• [Task description]: Which lines in the records below mention the word "changes"? Copy each one out.

Top of Provided entries

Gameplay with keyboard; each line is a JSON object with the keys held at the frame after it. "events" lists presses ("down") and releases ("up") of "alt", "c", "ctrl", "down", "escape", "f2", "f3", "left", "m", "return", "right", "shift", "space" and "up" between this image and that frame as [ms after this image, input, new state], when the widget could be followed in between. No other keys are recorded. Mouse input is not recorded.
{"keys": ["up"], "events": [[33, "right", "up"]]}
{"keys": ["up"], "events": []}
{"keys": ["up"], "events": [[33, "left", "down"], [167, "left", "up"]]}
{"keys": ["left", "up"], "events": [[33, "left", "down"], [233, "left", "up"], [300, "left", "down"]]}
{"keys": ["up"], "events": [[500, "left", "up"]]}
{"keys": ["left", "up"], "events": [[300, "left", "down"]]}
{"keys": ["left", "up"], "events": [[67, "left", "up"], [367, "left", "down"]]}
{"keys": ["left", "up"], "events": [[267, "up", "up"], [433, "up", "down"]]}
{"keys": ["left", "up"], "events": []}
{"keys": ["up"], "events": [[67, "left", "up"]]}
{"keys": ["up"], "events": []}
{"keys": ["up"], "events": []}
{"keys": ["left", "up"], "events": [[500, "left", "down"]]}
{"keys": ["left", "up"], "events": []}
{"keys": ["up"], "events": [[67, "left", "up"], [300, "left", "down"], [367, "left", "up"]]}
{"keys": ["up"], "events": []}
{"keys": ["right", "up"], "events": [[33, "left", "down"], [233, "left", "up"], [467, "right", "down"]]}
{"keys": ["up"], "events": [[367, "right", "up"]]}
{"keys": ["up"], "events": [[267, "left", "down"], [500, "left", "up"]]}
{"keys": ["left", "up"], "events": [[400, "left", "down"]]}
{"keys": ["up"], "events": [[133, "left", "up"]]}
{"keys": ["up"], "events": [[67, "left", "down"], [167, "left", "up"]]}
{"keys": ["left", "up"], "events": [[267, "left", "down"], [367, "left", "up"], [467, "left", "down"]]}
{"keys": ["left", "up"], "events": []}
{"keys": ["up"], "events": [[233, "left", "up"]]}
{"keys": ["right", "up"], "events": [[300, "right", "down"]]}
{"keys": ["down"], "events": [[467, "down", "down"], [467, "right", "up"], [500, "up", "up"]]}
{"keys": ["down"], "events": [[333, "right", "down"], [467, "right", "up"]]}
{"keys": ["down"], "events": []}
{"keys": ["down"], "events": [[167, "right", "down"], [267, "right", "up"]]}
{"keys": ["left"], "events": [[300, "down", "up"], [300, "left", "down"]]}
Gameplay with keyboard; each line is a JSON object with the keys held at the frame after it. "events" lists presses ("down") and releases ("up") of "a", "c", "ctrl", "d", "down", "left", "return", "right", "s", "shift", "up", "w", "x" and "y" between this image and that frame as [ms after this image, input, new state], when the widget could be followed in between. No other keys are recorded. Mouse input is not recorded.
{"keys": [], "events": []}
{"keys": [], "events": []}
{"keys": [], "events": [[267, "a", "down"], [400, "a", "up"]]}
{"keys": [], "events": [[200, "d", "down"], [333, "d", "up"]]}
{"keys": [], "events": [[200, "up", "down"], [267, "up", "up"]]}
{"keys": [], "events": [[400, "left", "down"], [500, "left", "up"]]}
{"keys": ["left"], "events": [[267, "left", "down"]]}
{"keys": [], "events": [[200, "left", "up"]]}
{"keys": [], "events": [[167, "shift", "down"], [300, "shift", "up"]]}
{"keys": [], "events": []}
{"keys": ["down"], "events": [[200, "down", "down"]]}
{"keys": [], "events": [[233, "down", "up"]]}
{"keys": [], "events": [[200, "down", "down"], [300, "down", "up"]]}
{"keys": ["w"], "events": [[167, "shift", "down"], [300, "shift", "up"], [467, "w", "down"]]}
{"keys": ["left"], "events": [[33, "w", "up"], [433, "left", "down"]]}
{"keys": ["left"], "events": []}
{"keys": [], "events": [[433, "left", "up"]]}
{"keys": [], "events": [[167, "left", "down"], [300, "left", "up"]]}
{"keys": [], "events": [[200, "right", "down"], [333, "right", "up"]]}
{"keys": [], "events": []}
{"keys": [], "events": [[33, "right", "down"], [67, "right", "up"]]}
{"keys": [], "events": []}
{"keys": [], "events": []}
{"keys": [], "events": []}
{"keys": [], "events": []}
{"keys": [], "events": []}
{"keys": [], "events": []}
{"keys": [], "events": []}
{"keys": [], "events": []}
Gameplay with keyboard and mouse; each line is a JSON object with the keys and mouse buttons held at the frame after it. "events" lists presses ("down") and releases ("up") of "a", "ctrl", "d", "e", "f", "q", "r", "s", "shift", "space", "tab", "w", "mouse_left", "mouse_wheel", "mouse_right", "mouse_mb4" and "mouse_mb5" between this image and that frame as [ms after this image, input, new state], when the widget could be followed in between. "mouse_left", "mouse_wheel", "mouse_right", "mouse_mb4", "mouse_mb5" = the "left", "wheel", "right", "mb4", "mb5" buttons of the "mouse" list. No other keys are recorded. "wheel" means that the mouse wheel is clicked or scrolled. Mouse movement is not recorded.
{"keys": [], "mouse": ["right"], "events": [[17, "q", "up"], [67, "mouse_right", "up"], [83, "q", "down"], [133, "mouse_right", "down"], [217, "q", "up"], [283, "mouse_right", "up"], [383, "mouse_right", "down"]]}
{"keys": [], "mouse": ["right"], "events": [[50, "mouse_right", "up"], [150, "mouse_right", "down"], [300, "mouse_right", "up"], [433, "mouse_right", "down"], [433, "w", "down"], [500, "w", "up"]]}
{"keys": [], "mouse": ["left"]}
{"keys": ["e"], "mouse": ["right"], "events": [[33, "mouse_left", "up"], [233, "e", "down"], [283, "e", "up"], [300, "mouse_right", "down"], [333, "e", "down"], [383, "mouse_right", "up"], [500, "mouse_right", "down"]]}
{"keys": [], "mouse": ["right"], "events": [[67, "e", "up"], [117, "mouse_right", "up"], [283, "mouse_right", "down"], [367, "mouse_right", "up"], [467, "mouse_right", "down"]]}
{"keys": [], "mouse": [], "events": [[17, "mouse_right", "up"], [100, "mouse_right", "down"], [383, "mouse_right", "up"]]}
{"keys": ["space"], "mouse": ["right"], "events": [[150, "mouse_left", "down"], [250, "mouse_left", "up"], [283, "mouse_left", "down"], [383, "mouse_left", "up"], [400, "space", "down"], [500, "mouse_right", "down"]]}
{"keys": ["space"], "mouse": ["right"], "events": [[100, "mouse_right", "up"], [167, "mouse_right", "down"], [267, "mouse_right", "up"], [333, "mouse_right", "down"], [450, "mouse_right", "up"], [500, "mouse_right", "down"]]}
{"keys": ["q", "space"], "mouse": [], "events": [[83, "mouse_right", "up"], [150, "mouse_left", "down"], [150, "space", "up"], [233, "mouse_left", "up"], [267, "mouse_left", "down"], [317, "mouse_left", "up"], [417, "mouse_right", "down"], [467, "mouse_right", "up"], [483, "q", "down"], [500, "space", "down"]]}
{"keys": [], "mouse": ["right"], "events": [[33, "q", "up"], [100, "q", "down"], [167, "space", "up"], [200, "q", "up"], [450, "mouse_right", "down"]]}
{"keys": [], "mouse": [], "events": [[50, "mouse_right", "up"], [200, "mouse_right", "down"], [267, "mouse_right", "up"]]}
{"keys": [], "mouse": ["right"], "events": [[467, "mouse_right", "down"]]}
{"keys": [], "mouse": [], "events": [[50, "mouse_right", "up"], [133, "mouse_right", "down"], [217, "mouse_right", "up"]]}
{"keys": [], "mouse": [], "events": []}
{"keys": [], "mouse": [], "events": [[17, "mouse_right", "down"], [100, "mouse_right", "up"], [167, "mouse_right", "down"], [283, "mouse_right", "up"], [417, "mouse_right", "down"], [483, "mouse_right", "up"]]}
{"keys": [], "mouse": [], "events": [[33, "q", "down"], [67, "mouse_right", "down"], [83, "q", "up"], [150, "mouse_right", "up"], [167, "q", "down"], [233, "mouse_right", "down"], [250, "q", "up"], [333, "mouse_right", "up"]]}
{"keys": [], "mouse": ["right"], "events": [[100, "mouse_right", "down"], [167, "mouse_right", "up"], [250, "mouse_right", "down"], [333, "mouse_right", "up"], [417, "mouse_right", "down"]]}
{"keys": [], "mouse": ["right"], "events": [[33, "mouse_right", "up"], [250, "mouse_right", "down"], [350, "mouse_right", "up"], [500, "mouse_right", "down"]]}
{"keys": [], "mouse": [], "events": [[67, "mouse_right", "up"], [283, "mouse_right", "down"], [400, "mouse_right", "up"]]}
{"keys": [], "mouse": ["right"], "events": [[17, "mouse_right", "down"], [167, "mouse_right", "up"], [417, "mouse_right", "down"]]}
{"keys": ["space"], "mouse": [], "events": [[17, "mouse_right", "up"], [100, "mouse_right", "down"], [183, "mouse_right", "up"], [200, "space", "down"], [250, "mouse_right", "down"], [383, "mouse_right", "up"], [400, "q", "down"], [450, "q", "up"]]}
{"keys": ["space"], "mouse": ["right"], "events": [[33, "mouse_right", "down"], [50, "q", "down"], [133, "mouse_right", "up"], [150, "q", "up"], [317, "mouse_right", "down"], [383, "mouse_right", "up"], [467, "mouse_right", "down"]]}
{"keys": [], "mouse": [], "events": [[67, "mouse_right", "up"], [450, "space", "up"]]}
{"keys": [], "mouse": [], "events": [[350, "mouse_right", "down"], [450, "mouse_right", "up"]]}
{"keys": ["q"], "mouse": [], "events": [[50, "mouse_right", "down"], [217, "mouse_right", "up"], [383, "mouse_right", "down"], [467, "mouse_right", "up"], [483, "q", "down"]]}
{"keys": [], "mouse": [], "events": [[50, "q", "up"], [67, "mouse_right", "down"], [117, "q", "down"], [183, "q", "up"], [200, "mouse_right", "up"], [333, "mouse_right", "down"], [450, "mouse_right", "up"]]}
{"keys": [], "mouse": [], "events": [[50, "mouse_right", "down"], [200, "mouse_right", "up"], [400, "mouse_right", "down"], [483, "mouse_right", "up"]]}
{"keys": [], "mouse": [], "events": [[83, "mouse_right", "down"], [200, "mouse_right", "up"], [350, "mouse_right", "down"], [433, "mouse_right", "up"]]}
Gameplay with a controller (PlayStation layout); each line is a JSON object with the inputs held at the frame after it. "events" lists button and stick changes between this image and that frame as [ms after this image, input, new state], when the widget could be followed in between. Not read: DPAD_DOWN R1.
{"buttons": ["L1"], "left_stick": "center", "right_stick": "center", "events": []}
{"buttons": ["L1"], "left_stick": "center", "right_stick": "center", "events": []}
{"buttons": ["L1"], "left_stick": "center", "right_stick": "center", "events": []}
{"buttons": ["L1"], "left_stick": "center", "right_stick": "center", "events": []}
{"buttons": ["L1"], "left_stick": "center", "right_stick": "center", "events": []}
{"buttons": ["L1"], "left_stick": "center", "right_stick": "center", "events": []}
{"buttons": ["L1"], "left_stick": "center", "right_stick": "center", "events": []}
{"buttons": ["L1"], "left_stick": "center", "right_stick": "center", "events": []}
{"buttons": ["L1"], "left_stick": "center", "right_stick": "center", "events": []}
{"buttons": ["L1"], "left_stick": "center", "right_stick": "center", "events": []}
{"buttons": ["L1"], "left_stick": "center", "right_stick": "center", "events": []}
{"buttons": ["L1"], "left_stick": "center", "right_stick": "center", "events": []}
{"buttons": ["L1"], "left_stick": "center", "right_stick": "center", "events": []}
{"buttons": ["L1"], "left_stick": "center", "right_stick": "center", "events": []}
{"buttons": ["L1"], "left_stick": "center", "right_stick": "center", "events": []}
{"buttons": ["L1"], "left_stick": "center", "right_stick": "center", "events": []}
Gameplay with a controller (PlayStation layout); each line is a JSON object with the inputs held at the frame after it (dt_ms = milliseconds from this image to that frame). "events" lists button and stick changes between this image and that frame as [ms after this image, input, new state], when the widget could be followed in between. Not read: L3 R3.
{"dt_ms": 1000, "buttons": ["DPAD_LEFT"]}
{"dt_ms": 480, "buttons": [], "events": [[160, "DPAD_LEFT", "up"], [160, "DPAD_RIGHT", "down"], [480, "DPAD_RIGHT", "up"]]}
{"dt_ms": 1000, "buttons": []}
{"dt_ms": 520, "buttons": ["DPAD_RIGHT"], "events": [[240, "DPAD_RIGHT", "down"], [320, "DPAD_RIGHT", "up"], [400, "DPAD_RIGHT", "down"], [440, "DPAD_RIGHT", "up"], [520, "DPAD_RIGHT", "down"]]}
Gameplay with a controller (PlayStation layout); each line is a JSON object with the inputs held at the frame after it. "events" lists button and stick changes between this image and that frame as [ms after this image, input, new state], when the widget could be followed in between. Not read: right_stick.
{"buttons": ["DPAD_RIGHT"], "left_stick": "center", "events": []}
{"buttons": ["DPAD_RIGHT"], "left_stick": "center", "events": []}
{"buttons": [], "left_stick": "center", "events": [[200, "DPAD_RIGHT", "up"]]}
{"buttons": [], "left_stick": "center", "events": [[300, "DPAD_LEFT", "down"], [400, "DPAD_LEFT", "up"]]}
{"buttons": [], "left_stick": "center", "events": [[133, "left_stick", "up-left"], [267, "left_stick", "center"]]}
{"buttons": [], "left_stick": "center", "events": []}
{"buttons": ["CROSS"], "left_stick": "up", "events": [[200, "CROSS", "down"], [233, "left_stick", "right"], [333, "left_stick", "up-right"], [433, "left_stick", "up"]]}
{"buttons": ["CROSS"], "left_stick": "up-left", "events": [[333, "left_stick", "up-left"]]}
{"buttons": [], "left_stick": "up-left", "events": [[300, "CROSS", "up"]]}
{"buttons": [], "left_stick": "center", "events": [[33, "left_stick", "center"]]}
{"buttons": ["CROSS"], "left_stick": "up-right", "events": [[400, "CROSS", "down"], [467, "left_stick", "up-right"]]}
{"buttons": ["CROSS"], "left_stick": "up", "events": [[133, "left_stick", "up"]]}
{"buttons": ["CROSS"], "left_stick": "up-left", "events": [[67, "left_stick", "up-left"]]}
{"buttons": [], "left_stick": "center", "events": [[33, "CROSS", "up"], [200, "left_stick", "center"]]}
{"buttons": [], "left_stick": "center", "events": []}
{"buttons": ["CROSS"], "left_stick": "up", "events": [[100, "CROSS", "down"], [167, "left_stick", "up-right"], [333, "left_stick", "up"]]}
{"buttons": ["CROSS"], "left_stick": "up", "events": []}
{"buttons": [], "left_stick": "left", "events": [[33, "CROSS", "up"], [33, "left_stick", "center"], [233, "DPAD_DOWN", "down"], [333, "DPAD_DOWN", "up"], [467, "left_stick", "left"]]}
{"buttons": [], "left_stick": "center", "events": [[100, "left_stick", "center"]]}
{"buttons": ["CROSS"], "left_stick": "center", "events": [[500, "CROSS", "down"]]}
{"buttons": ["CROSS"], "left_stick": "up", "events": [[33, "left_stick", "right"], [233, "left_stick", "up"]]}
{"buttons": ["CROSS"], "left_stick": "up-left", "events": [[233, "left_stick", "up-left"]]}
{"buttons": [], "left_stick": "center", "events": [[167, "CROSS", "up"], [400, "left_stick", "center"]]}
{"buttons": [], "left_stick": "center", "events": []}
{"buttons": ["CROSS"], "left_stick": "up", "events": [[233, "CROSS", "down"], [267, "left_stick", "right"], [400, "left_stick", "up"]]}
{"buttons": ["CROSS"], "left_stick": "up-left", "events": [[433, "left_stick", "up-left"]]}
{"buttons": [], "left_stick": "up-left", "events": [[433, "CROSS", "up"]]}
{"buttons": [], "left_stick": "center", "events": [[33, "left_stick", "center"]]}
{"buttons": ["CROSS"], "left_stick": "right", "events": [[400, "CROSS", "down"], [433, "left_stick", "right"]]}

Bottom of Provided entries

• [Your solution]:
Gameplay with a controller (PlayStation layout); each line is a JSON object with the inputs held at the frame after it. "events" lists button and stick changes between this image and that frame as [ms after this image, input, new state], when the widget could be followed in between. Not read: DPAD_DOWN R1.
Gameplay with a controller (PlayStation layout); each line is a JSON object with the inputs held at the frame after it (dt_ms = milliseconds from this image to that frame). "events" lists button and stick changes between this image and that frame as [ms after this image, input, new state], when the widget could be followed in between. Not read: L3 R3.
Gameplay with a controller (PlayStation layout); each line is a JSON object with the inputs held at the frame after it. "events" lists button and stick changes between this image and that frame as [ms after this image, input, new state], when the widget could be followed in between. Not read: right_stick.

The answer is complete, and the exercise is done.